## SOURCE EXTRACT:
━━━━━━━━━━━━━━━━
Lucinda Foote’s Entrance Examination

Last week I shared the account of a Yale entrance examination for a seven-year-old in 1757. Here’s another notable Yale applicant from 1783.

Once again the story includes the Rev. Dr. Ezra Stiles, by then president of the college. In his diary for 22 December, he wrote:
I examined Miss Lucinda Foot aet. [i.e., aged] 12, Daugh. of the Revd Mr Foot of Cheshire [Connecticut]. She has learned the 4 Orat. agt. Cataline, the four first Books of the Aeneid, & St. Jno.’s Gospel in Greek. I exam’d her not only where she had learned but indifferently elsewhere in Virgil, Tully, & the Greek Testament, & found her well fitted to be admitted into the Freshman Class. She was born May 19, 1772. I gave her the followg. Certificate or Diploma on Parchment.

(L. S.) Prases Collegij Yalensis, Omnibus S. P. D.
━━━━━━━━━━━━━━━━
## LISTED RECORDS:
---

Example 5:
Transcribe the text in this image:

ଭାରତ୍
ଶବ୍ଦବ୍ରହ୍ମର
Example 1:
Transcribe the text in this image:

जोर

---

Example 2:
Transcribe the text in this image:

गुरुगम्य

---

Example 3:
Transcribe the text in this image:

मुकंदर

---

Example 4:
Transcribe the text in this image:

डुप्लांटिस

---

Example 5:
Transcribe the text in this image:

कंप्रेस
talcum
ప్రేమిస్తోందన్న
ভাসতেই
━━━━━━━━━━━━━━━━
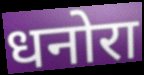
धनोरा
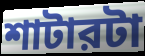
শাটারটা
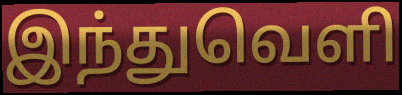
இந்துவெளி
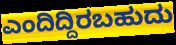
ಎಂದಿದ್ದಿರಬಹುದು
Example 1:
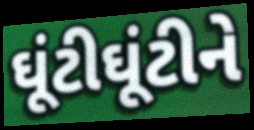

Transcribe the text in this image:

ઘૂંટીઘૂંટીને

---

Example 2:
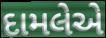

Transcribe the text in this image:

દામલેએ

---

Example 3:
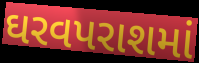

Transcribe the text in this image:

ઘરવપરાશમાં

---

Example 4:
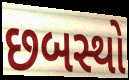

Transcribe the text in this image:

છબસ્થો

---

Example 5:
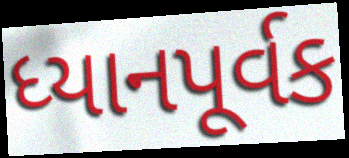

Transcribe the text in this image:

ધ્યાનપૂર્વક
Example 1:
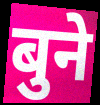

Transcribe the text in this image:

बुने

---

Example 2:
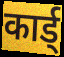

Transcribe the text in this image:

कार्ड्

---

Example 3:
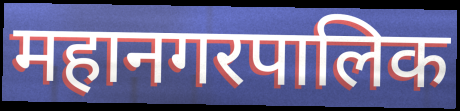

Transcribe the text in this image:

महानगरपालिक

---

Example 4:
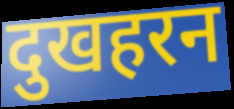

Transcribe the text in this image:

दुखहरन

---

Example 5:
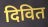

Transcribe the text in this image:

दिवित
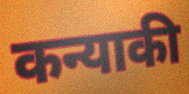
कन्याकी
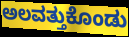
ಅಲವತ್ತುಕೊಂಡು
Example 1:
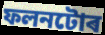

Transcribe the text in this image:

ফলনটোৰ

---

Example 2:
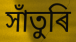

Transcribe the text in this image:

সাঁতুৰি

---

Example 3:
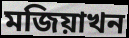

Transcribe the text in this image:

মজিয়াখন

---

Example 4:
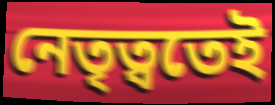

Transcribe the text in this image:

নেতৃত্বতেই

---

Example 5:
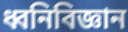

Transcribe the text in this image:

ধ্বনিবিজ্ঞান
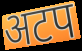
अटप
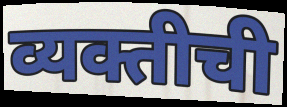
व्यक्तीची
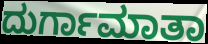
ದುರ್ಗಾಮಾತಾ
━━━━━━━━━━━━━━━━
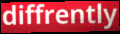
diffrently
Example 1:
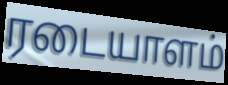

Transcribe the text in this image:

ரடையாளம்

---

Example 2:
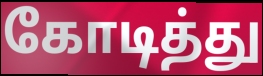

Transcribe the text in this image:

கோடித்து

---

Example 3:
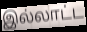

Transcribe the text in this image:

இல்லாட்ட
━━━━━━━━━━━━━━━━
## CHALLENGES:
1. According to the diary entry in the Lucinda Foote excerpt, which works had she learned?
2. Print the Lucinda Foote excerpt from "Last week I" up to and including "Diploma on Parchment.".
The records play no part in this.

## SOLUTIONS IN ORDER:
1.
- the 4 Orat. agt. Cataline
- the four first Books of the Aeneid
- St. Jno.'s Gospel in Greek

2.
Last week I shared the account of a Yale entrance examination for a seven-year-old in 1757. Here’s another notable Yale applicant from 1783.

Once again the story includes the Rev. Dr. Ezra Stiles, by then president of the college. In his diary for 22 December, he wrote:
I examined Miss Lucinda Foot aet. [i.e., aged] 12, Daugh. of the Revd Mr Foot of Cheshire [Connecticut]. She has learned the 4 Orat. agt. Cataline, the four first Books of the Aeneid, & St. Jno.’s Gospel in Greek. I exam’d her not only where she had learned but indifferently elsewhere in Virgil, Tully, & the Greek Testament, & found her well fitted to be admitted into the Freshman Class. She was born May 19, 1772. I gave her the followg. Certificate or Diploma on Parchment.